-- Provided text follows --

Chronological Thread 
  • From: Alice Lai <aylai2 AT illinois.edu>
  • To: <nl-uiuc AT cs.uiuc.edu>, <vision AT cs.uiuc.edu>, “aiis AT cs.uiuc.edu” <aiis AT cs.uiuc.edu>, "dais AT cs.uiuc.edu" <dais AT cs.uiuc.edu>
  • Subject: [[nl-uiuc] ] Reminder: AIIS: Brendan Juba - today @ 2pm
  • Date: Wed, 21 Oct 2015 14:47:21 +0000

When: Wednesday Oct 21 @ 2pm 
Where: 3401 SC
Speaker: Brendan Juba (Washington University in St. Louis)

Title: Learning abductive reasoning using random examples 

Abstract: 
In "abductive reasoning," a known or desired condition is given, and one
seeks to find plausible (but not necessarily entailed) premises that imply
the given condition. I propose a new model of abductive reasoning as
finding a (possibly rare) "hypothesis" condition H for which the given
condition of interest almost always holds in the distribution of data
conditioned on H; we assume that we have access to a data set consisting
of examples from the distribution of interest, in the same spirit as
Valiant's PAC-learning model. In contrast to previous models of abductive
reasoning, this model neither relies on the explicit specification of a
prior distribution over the possible conditions to indicate which
conditions are more plausible, nor on an explicit (logical) model of the
relationships among attributes. Instead, the relationships among the
attributes is directly learned from the data.

-- Provided text concluded --
-- Material provided follows --

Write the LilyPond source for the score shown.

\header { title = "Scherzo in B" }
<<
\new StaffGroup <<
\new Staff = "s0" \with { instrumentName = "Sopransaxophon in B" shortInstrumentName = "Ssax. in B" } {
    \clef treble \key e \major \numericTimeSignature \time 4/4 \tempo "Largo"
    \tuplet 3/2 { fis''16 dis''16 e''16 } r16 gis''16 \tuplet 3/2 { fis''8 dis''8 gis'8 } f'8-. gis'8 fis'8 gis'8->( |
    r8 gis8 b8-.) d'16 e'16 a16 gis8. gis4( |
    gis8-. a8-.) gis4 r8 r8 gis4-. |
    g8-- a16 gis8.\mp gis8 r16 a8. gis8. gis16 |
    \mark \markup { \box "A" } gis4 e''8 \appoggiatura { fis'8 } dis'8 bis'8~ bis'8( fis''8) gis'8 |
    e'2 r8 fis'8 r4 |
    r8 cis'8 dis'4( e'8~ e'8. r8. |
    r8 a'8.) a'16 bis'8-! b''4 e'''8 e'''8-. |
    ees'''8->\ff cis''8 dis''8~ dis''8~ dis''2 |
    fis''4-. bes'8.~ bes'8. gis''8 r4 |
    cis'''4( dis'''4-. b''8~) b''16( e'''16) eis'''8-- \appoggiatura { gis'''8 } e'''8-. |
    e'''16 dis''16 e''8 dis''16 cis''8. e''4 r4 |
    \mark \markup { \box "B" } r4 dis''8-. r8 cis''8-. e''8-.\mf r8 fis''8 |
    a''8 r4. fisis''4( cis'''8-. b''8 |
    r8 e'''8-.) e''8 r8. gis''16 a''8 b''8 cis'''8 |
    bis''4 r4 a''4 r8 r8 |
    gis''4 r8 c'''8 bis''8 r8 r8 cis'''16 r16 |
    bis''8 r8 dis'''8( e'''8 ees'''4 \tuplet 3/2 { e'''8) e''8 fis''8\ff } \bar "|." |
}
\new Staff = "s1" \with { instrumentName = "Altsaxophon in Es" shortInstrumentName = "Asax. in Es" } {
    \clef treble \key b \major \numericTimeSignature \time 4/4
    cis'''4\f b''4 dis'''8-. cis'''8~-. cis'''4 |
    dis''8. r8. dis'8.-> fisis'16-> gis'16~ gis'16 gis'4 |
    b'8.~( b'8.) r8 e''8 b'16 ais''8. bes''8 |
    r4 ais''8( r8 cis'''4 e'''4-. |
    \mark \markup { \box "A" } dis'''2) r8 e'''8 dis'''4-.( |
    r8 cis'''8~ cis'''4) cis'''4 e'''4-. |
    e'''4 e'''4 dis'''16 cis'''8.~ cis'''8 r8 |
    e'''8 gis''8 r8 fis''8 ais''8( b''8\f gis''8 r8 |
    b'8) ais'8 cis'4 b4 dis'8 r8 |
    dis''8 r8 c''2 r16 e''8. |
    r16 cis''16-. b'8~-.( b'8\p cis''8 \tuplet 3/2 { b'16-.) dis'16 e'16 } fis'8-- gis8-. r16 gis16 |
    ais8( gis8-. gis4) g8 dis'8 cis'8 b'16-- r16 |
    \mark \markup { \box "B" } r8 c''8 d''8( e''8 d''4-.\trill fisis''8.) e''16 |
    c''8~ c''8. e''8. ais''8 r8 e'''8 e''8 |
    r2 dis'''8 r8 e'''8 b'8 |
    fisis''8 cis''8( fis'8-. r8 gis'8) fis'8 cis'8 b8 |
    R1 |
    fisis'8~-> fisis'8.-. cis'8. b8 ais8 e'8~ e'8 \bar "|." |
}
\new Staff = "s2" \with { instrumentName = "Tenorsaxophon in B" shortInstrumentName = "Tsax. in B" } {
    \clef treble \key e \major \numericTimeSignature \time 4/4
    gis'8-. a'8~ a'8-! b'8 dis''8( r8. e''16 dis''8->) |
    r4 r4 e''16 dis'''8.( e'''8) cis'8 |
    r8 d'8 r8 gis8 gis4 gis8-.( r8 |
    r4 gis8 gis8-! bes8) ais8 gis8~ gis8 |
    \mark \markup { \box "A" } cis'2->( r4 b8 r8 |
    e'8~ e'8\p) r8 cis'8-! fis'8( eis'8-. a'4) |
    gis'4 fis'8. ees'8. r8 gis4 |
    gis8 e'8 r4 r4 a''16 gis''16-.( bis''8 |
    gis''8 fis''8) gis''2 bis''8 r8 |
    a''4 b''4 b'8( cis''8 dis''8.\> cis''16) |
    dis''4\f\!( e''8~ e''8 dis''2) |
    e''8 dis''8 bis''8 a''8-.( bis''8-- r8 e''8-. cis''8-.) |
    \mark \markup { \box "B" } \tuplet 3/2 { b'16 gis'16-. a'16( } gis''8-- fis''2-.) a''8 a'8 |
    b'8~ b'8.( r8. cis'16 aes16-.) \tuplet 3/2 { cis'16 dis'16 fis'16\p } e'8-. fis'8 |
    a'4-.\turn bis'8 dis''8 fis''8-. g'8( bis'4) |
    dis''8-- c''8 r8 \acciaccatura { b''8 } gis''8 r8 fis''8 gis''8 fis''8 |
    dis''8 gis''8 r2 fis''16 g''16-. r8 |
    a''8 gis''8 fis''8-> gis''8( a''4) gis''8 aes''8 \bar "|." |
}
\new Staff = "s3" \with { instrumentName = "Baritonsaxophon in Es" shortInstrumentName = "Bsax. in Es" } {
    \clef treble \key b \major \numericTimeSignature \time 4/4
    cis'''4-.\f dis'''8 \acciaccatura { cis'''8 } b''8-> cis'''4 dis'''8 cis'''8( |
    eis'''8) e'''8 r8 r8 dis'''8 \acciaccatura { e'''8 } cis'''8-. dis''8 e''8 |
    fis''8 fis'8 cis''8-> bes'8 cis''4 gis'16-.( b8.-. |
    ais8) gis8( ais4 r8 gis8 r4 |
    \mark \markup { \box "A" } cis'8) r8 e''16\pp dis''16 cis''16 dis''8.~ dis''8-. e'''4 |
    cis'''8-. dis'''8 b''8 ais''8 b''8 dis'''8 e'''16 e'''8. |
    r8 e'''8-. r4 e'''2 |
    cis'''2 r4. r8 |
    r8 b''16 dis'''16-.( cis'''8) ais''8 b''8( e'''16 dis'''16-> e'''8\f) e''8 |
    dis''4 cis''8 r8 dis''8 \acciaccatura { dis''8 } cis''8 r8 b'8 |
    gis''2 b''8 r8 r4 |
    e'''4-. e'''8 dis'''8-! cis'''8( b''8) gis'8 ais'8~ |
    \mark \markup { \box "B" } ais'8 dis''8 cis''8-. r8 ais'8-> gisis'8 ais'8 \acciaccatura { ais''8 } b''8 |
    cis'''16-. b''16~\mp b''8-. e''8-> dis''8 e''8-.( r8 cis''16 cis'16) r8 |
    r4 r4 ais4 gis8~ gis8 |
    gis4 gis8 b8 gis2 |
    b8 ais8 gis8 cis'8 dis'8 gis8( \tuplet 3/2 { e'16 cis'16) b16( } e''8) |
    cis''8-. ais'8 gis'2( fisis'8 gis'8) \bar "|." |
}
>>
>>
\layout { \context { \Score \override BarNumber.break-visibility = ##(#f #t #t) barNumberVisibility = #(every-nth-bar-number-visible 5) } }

-- Material provided concluded --

**Problem statement**
Reproduce the talk announcement word for word from "Chronological Thread" to "in St. Louis)". The records stand apart from the talk announcement and are separate material.

**Written answer**
Chronological Thread 
  • From: Alice Lai <aylai2 AT illinois.edu>
  • To: <nl-uiuc AT cs.uiuc.edu>, <vision AT cs.uiuc.edu>, “aiis AT cs.uiuc.edu” <aiis AT cs.uiuc.edu>, "dais AT cs.uiuc.edu" <dais AT cs.uiuc.edu>
  • Subject: [[nl-uiuc] ] Reminder: AIIS: Brendan Juba - today @ 2pm
  • Date: Wed, 21 Oct 2015 14:47:21 +0000

When: Wednesday Oct 21 @ 2pm 
Where: 3401 SC
Speaker: Brendan Juba (Washington University in St. Louis)